WHAT THE EXERCISE ASKS:
Match the word "format". Return each line of the data below where it appears.

RECORDS SUPPLIED:

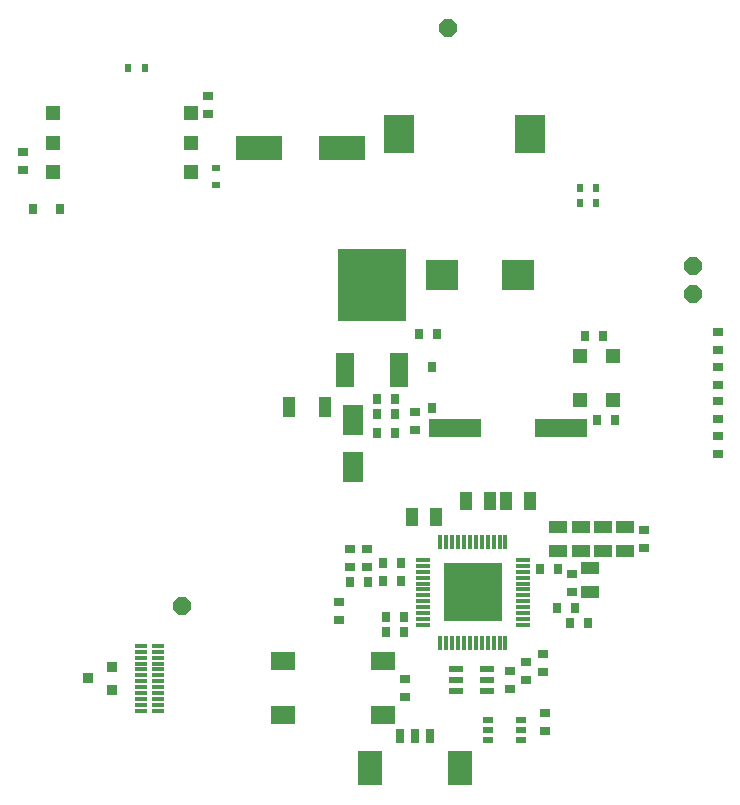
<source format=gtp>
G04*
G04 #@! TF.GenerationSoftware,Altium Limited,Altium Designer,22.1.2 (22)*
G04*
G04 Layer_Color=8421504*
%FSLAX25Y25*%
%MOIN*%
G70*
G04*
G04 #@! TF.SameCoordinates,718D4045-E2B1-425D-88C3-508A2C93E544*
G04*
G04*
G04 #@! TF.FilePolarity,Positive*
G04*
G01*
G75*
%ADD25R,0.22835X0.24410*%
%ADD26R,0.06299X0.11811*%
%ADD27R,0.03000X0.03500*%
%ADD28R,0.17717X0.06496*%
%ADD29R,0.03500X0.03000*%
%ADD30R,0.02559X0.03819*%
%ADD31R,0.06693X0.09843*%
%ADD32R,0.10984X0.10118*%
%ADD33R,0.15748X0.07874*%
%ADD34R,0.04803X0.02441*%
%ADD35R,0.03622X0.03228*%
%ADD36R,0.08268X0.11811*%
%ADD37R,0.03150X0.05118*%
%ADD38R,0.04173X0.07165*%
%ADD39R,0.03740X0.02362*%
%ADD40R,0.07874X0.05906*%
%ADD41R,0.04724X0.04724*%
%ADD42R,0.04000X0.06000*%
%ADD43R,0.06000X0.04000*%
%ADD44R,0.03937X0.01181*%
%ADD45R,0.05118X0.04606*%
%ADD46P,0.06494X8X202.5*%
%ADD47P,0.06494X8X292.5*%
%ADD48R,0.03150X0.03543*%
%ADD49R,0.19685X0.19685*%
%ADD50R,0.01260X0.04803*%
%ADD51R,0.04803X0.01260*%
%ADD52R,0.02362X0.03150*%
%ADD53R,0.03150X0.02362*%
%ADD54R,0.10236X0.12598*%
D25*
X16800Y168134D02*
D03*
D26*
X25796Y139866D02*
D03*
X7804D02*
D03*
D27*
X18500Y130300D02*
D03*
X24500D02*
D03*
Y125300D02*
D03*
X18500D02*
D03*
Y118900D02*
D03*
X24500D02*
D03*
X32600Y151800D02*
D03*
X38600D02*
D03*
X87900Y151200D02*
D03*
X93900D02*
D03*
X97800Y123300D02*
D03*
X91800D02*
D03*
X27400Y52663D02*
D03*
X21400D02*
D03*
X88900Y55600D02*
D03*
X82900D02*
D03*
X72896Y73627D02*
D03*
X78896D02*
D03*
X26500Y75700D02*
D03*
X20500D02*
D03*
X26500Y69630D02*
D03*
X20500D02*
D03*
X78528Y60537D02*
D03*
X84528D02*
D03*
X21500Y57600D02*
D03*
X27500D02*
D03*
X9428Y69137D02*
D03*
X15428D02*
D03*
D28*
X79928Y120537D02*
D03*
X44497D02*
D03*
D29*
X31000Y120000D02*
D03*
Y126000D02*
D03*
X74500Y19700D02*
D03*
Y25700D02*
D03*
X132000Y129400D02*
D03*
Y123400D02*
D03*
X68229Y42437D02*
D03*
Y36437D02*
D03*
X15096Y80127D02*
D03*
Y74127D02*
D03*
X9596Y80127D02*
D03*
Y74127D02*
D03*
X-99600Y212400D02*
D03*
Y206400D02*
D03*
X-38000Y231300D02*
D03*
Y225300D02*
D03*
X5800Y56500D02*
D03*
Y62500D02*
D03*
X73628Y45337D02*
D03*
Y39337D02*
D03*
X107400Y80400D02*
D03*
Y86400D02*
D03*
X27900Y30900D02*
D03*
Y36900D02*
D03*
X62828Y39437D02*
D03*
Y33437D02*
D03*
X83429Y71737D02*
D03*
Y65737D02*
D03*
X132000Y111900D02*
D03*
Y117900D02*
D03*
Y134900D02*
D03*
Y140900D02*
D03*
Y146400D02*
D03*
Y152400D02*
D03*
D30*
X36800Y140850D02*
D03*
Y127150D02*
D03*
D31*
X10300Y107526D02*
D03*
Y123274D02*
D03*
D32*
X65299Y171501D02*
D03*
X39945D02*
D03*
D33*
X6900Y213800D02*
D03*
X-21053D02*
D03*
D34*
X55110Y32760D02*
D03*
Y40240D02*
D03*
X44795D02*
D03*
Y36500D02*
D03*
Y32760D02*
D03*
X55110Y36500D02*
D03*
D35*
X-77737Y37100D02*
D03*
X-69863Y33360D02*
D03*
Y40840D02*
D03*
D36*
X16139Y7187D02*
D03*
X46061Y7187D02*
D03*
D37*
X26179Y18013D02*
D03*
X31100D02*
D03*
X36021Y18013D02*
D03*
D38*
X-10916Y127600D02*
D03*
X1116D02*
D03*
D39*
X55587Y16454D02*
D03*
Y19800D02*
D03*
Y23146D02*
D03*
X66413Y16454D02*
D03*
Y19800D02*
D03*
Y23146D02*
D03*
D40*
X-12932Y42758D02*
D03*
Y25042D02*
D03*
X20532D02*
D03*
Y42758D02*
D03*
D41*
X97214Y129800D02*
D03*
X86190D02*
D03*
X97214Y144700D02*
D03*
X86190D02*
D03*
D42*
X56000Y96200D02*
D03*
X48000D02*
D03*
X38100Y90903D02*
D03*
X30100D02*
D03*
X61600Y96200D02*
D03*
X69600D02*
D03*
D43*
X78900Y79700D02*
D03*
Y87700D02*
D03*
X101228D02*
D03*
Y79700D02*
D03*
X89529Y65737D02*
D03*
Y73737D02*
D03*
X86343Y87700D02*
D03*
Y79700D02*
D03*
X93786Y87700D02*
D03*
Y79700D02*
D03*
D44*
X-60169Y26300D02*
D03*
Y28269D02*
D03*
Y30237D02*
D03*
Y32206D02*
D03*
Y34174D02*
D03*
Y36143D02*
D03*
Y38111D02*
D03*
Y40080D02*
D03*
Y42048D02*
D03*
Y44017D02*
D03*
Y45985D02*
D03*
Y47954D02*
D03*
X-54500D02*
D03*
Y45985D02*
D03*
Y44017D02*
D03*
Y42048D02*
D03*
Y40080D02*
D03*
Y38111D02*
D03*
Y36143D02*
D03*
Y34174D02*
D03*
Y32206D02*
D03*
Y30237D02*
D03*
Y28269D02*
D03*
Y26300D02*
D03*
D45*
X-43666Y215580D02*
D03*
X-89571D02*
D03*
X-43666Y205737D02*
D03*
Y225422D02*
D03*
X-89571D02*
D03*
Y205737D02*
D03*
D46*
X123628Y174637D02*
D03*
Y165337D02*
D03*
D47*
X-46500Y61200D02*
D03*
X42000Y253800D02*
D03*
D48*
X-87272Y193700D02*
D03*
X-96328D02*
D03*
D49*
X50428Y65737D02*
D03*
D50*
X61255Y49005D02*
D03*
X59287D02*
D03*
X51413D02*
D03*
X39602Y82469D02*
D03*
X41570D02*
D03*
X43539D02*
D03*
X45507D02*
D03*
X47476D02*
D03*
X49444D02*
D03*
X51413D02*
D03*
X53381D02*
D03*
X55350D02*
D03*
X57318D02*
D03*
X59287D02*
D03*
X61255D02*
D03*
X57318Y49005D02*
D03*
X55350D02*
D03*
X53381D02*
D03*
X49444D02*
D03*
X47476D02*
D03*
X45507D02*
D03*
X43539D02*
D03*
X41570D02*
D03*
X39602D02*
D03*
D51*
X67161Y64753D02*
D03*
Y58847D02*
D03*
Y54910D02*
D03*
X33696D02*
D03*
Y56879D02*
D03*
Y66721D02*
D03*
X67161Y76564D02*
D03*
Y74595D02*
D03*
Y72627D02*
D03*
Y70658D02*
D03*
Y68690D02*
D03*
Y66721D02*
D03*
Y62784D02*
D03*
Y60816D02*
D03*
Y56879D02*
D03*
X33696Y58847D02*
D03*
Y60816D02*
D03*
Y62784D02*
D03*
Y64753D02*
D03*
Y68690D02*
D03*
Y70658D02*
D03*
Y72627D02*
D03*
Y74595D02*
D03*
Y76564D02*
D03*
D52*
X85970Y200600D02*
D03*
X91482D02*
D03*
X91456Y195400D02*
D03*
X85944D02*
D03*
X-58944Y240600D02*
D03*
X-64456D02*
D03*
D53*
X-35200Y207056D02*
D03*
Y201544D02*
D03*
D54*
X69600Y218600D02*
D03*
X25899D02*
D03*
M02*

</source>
...
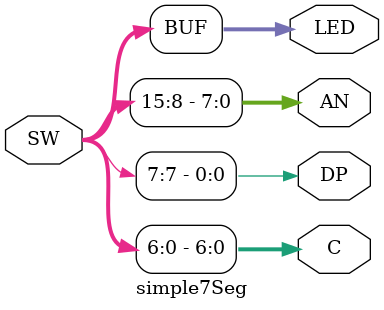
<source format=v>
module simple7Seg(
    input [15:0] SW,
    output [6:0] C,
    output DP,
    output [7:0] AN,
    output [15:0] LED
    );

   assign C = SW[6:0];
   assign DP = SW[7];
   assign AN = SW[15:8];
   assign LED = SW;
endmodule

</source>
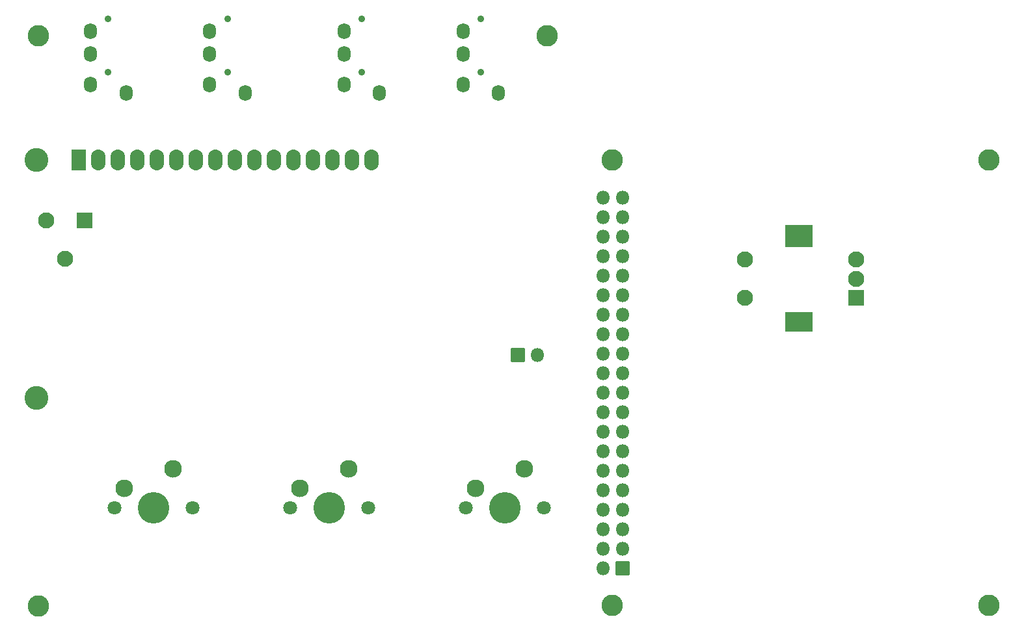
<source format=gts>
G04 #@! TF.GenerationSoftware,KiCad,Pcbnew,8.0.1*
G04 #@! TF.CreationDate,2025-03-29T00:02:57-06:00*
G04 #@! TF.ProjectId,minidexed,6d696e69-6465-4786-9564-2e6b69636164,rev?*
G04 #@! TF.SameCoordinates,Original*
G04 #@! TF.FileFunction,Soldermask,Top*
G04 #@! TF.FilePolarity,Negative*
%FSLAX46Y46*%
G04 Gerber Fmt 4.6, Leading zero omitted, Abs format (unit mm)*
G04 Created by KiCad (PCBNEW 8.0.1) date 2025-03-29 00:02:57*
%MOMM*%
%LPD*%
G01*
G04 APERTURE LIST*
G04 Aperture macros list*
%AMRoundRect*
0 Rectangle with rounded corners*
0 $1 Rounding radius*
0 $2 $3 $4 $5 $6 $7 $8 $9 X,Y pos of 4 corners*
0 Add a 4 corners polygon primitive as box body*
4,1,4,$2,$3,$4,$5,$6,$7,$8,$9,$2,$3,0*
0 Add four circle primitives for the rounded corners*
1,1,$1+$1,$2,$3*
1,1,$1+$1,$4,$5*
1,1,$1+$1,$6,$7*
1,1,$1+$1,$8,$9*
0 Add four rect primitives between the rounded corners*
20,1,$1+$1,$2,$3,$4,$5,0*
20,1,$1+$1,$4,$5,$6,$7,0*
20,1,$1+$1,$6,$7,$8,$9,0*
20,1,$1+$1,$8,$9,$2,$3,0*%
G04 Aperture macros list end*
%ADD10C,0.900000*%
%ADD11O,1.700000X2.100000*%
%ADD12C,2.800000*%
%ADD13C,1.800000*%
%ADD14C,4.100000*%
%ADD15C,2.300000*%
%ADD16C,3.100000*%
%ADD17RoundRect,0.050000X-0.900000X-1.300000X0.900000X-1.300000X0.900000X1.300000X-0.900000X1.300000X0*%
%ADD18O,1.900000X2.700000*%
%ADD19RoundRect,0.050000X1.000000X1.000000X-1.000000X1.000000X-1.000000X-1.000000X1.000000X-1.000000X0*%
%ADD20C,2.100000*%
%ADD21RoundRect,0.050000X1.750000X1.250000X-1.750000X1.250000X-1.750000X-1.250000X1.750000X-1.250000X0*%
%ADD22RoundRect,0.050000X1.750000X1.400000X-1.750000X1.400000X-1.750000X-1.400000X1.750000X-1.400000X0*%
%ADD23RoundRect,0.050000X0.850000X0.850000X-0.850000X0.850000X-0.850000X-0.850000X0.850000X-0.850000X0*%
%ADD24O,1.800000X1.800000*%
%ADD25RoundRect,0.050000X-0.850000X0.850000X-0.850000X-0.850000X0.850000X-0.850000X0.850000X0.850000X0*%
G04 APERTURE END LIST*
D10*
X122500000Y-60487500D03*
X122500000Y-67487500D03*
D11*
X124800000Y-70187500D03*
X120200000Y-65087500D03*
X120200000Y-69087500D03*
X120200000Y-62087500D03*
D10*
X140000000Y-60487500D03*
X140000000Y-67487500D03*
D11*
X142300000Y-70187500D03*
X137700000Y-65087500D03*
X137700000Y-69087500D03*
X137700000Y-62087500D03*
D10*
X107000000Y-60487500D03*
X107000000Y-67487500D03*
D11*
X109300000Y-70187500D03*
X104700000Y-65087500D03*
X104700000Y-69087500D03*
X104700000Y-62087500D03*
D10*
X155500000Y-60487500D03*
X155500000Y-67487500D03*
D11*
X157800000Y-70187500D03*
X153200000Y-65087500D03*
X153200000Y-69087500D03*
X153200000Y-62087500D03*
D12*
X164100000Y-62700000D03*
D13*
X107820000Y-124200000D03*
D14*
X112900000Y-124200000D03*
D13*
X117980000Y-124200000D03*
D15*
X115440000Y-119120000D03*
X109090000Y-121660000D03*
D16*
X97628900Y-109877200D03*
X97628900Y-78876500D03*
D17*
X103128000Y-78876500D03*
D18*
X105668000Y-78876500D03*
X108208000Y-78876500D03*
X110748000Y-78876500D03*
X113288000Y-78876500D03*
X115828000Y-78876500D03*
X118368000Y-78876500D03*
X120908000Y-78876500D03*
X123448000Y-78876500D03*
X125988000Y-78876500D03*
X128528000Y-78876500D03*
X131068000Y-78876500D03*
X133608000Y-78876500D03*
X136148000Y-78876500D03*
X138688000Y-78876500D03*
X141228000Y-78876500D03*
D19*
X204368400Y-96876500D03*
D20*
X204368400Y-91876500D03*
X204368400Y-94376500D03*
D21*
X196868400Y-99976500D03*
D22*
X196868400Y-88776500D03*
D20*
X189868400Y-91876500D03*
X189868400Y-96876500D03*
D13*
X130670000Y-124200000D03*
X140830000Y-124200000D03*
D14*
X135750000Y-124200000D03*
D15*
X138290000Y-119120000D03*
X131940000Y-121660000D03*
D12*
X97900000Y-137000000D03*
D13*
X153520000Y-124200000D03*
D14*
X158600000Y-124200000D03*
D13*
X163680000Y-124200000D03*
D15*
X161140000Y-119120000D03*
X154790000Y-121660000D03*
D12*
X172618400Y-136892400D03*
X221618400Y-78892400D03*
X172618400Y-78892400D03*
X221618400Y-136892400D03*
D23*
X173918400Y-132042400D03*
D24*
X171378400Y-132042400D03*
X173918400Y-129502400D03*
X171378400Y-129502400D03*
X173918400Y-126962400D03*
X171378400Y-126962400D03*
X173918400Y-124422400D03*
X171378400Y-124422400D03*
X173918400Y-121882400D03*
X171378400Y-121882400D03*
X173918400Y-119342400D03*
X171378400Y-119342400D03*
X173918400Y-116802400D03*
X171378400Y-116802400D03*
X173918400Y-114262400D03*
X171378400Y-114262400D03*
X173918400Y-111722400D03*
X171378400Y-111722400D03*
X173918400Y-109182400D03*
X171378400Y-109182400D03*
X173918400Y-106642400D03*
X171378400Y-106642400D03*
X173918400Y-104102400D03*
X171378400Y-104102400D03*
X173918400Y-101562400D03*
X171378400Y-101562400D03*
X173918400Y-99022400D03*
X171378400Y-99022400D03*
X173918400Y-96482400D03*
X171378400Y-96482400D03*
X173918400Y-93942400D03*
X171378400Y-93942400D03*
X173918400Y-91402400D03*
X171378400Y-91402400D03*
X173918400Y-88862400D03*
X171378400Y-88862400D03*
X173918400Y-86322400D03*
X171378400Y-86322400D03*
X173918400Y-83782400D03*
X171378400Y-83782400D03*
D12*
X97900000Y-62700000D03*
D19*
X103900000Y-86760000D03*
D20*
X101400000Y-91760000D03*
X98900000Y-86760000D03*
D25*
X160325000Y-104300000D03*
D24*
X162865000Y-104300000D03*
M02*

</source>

RESULT OF THIS EXERCISE:
<source format=gtp>
<source format=v>
<source format=gts>
G04 Gerber Fmt 4.6, Leading zero omitted, Abs format (unit mm)*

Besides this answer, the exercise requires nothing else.